═════ INPUT RECORDS
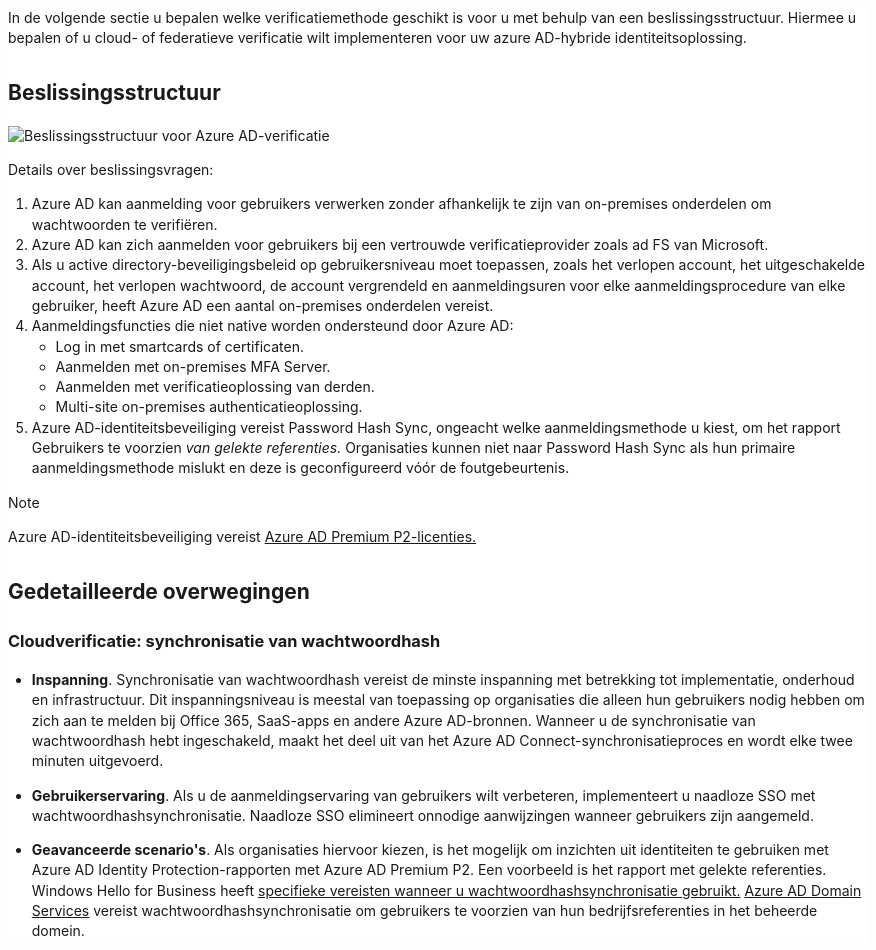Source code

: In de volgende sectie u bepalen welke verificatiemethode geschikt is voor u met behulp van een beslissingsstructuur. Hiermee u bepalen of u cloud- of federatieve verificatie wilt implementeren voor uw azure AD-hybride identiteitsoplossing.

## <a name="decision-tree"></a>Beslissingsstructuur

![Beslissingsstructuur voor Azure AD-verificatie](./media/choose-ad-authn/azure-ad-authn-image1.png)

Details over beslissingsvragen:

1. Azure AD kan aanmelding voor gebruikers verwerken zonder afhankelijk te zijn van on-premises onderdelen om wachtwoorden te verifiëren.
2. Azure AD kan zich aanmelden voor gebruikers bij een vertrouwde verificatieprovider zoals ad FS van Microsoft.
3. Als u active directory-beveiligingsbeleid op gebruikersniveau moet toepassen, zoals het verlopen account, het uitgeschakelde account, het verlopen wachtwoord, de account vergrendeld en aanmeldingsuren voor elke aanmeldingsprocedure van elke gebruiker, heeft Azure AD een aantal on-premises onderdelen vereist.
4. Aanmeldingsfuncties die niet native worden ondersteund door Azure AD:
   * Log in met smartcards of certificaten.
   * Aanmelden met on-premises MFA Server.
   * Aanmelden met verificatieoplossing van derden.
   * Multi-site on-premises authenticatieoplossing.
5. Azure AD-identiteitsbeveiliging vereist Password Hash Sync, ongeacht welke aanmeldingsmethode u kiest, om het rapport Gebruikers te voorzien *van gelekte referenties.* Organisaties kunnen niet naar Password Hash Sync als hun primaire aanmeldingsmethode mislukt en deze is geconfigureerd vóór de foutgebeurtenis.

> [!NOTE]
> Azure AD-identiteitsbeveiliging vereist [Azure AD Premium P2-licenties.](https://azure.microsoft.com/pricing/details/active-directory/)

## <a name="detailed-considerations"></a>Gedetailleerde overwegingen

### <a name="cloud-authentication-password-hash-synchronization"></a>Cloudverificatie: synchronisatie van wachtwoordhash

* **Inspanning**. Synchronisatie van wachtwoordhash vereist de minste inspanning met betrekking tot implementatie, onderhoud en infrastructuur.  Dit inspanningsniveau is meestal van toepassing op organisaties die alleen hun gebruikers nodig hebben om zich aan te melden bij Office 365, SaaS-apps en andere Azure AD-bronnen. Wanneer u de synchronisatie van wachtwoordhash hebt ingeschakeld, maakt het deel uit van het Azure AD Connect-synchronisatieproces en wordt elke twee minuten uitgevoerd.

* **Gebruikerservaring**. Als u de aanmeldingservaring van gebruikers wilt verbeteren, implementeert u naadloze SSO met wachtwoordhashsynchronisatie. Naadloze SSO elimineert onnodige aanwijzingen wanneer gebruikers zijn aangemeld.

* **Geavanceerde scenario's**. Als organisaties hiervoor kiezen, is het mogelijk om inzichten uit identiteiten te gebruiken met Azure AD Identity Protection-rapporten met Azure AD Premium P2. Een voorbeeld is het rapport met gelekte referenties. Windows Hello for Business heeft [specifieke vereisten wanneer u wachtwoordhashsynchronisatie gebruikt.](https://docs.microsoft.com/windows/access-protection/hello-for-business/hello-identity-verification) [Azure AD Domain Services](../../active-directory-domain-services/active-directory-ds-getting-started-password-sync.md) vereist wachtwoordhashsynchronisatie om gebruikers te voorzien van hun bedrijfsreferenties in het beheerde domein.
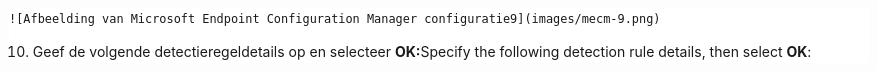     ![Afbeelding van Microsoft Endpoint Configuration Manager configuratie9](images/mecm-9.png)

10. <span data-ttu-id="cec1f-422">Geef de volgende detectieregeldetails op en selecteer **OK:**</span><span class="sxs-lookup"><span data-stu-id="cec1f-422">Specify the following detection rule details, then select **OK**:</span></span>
══════════
**REQUIRED ACTION:** Any pictures above are to be left out. Retype the rest of the records exactly.

**EXERCISE RESPONSE:**
Source code

: In de volgende sectie u bepalen welke verificatiemethode geschikt is voor u met behulp van een beslissingsstructuur. Hiermee u bepalen of u cloud- of federatieve verificatie wilt implementeren voor uw azure AD-hybride identiteitsoplossing.

## <a name="decision-tree"></a>Beslissingsstructuur

![Beslissingsstructuur voor Azure AD-verificatie](./media/choose-ad-authn/azure-ad-authn-image1.png)

Details over beslissingsvragen:

1. Azure AD kan aanmelding voor gebruikers verwerken zonder afhankelijk te zijn van on-premises onderdelen om wachtwoorden te verifiëren.
2. Azure AD kan zich aanmelden voor gebruikers bij een vertrouwde verificatieprovider zoals ad FS van Microsoft.
3. Als u active directory-beveiligingsbeleid op gebruikersniveau moet toepassen, zoals het verlopen account, het uitgeschakelde account, het verlopen wachtwoord, de account vergrendeld en aanmeldingsuren voor elke aanmeldingsprocedure van elke gebruiker, heeft Azure AD een aantal on-premises onderdelen vereist.
4. Aanmeldingsfuncties die niet native worden ondersteund door Azure AD:
   * Log in met smartcards of certificaten.
   * Aanmelden met on-premises MFA Server.
   * Aanmelden met verificatieoplossing van derden.
   * Multi-site on-premises authenticatieoplossing.
5. Azure AD-identiteitsbeveiliging vereist Password Hash Sync, ongeacht welke aanmeldingsmethode u kiest, om het rapport Gebruikers te voorzien *van gelekte referenties.* Organisaties kunnen niet naar Password Hash Sync als hun primaire aanmeldingsmethode mislukt en deze is geconfigureerd vóór de foutgebeurtenis.

> [!NOTE]
> Azure AD-identiteitsbeveiliging vereist [Azure AD Premium P2-licenties.](https://azure.microsoft.com/pricing/details/active-directory/)

## <a name="detailed-considerations"></a>Gedetailleerde overwegingen

### <a name="cloud-authentication-password-hash-synchronization"></a>Cloudverificatie: synchronisatie van wachtwoordhash

* **Inspanning**. Synchronisatie van wachtwoordhash vereist de minste inspanning met betrekking tot implementatie, onderhoud en infrastructuur.  Dit inspanningsniveau is meestal van toepassing op organisaties die alleen hun gebruikers nodig hebben om zich aan te melden bij Office 365, SaaS-apps en andere Azure AD-bronnen. Wanneer u de synchronisatie van wachtwoordhash hebt ingeschakeld, maakt het deel uit van het Azure AD Connect-synchronisatieproces en wordt elke twee minuten uitgevoerd.

* **Gebruikerservaring**. Als u de aanmeldingservaring van gebruikers wilt verbeteren, implementeert u naadloze SSO met wachtwoordhashsynchronisatie. Naadloze SSO elimineert onnodige aanwijzingen wanneer gebruikers zijn aangemeld.

* **Geavanceerde scenario's**. Als organisaties hiervoor kiezen, is het mogelijk om inzichten uit identiteiten te gebruiken met Azure AD Identity Protection-rapporten met Azure AD Premium P2. Een voorbeeld is het rapport met gelekte referenties. Windows Hello for Business heeft [specifieke vereisten wanneer u wachtwoordhashsynchronisatie gebruikt.](https://docs.microsoft.com/windows/access-protection/hello-for-business/hello-identity-verification) [Azure AD Domain Services](../../active-directory-domain-services/active-directory-ds-getting-started-password-sync.md) vereist wachtwoordhashsynchronisatie om gebruikers te voorzien van hun bedrijfsreferenties in het beheerde domein.
     ![Afbeelding van Microsoft Endpoint Configuration Manager configuratie9](images/mecm-9.png)

10. <span data-ttu-id="cec1f-422">Geef de volgende detectieregeldetails op en selecteer **OK:**</span><span class="sxs-lookup"><span data-stu-id="cec1f-422">Specify the following detection rule details, then select **OK**:</span></span>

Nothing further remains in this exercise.